The American Association for Marriage and Family Therapy (AAMFT) went through a thoughtful, open process of debating the issue a few years ago. The result of that process is the following policy statement (emphasis mine):
AAMFT believes that all couples who willingly commit themselves to each other, and their children, have a right to expect equal support and benefits in civil society. Thus, we affirm the right of all committed couples and their families to legally equal benefits, protection, and responsibility.
That policy statement was developed through careful deliberation, member comments (about 800 pages’ worth), and importantly, a very extensive report (on their web site, but restricted to members) on the state of the research around same-sex couples and their children.

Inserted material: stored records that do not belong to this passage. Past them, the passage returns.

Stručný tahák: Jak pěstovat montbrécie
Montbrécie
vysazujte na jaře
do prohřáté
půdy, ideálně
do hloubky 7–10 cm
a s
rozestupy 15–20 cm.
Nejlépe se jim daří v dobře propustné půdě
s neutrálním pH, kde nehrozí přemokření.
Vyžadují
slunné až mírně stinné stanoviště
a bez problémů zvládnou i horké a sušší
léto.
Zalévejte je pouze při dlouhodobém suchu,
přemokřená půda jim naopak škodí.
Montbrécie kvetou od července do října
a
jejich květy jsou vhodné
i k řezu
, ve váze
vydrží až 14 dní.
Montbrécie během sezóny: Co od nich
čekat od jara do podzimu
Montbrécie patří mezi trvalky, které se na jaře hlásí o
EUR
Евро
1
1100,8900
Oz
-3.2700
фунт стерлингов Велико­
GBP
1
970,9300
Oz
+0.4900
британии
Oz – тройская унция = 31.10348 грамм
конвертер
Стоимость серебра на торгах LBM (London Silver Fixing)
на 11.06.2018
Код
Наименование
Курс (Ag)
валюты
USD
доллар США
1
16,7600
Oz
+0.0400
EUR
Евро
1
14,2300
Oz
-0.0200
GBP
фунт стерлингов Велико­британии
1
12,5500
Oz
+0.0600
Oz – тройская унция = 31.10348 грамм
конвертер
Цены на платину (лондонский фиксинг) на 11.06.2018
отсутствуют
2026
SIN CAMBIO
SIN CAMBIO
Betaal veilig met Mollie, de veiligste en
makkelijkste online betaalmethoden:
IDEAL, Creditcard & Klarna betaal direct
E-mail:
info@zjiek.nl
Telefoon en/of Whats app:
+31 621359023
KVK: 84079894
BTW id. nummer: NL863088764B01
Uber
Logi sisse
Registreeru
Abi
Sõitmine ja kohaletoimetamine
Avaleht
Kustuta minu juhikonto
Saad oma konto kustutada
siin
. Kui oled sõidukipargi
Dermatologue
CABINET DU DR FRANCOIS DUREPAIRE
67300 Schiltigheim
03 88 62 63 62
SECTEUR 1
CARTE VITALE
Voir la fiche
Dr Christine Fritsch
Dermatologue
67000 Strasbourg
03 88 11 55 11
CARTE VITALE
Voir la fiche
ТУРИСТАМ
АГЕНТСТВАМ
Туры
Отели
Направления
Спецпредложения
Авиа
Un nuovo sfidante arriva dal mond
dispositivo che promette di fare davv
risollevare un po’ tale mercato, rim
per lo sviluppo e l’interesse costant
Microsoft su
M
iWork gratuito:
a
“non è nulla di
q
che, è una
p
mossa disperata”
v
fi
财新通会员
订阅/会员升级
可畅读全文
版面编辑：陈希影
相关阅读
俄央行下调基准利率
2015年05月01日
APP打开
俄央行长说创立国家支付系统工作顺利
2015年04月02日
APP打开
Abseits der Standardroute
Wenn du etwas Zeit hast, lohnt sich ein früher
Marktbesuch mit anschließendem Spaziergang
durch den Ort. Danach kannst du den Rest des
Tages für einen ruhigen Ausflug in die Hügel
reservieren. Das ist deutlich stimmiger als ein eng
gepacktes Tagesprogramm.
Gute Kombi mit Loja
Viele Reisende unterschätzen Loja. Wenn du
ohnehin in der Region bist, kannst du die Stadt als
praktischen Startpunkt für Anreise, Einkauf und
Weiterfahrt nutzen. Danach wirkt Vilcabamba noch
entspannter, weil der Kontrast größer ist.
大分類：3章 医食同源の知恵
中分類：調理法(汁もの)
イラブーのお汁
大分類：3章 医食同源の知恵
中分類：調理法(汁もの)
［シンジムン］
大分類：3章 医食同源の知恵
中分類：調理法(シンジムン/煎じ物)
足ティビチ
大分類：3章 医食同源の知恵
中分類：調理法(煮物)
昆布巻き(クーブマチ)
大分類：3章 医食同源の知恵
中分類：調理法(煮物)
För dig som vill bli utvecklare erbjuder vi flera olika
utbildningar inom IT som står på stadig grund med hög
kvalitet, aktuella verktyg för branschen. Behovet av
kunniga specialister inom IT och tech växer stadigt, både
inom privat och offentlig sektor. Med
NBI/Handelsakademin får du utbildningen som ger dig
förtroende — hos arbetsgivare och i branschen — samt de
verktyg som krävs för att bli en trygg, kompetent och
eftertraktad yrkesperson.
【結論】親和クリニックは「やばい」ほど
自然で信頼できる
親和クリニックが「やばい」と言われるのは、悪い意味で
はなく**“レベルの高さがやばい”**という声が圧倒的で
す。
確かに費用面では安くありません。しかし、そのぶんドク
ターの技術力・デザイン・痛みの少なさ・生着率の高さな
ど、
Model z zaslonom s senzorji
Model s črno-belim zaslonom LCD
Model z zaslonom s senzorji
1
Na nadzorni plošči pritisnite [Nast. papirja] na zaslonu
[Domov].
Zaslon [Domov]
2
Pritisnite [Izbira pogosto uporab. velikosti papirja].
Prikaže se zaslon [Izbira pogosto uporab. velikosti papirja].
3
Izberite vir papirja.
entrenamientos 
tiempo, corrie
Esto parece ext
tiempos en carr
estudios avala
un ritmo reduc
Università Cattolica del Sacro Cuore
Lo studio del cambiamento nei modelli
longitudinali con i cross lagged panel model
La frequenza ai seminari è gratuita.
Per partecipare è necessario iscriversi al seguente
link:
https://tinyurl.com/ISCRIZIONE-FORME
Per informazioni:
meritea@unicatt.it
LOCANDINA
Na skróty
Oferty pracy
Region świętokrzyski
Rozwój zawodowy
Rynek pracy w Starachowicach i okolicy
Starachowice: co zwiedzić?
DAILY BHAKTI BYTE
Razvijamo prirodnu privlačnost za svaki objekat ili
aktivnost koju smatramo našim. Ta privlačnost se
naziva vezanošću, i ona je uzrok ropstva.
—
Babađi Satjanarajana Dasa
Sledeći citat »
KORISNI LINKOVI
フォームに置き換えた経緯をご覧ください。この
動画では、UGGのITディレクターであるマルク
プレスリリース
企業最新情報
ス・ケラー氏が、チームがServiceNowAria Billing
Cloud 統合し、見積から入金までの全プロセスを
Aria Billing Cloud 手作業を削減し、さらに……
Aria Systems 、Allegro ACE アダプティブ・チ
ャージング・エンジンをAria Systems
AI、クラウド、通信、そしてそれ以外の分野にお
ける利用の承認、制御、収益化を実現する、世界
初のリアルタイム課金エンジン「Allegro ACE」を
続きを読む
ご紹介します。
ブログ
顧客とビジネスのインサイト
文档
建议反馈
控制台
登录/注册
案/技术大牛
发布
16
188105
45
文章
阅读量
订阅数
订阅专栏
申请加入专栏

The California Association of Marriage and Family Therapists (CAMFT) has taken a very different approach to the question: Avoidance. Even after a great deal of member protest, at its most recent board meeting CAMFT only went so far as to put out a generic anti-discrimination statement that sidestepped any and all meaningful questions: Is refusal to allow same-sex marriage discrimination? Should same-sex parents be allowed to adopt and raise children? How does the term “marriage” relate to the work of MFTs, particularly our work with same-sex couples? They don’t say.
Officially, CAMFT’s refusal to step in has been on the grounds that it is not the best use of their resources. Get caught up in this social cause, the argument goes, and you wind up caught in many more, and they distract from the mission of the organization.
This is hogwash, of course. Professional associations in mental health usually have specific policies for addressing social issues, and processes for determining which social issues to get involved with. They understand that these issues need to be addressed, because social issues inherently impact the health and well-being of individuals, families, and communities. The dilemma for CAMFT — and I’m guessing here, trying to give the benefit of the doubt — must revolve around whether to risk alienating a significant portion of their membership. MFTs come in many stripes, from those who adamantly support same-sex marriage and see it as a human rights issue, to those who just as adamantly believe marriage is a religious institution and therefore needs to be restricted. Take a stand on either side of the debate, and in an instant, you’ve shown a major portion of your membership that you do not share their value.
As a worker in an evidence-based field, I would hope that my colleagues would be willing to be guided by the best available research at the time. The policy statements of other organizations make it clear that they are trying to do just that, even over the objections of a portion of their membership. To be sure, each organization likely lost a few members when they took the stands they did. Silence, however, does not seem like the ideal answer.
CAMFT members are now pushing back, organizing petitions and trying to encourage change from within the organization — or, failing that, suggesting that therapists quit CAMFT entirely (here are just a few resignation letters to CAMFT). Since CAMFT board members were this year selected by a committee (the most recent member “election” was a perfunctory exercise, with only one candidate put on the ballot for each open position), such actions may be the only way members feel they can have a voice in the organization, short of actually serving on the board.
It is interesting that California, which was the first state to license MFTs, now houses the group of psychotherapists last to recognize the harm done by staying silent about what “marriage” means.
—
A quick aside: I haven’t mentioned the American Counseling Association (ACA) here because I can’t quite tell where they stand. I found an obtuse reference to a 1997 resolution the organization debated, but I can’t find the resolution or indications of whether they adopted it or not. They do have an active division on lesbian, gay, bisexual and transgender issues in counseling, which by itself is a step above CAMFT on the issue.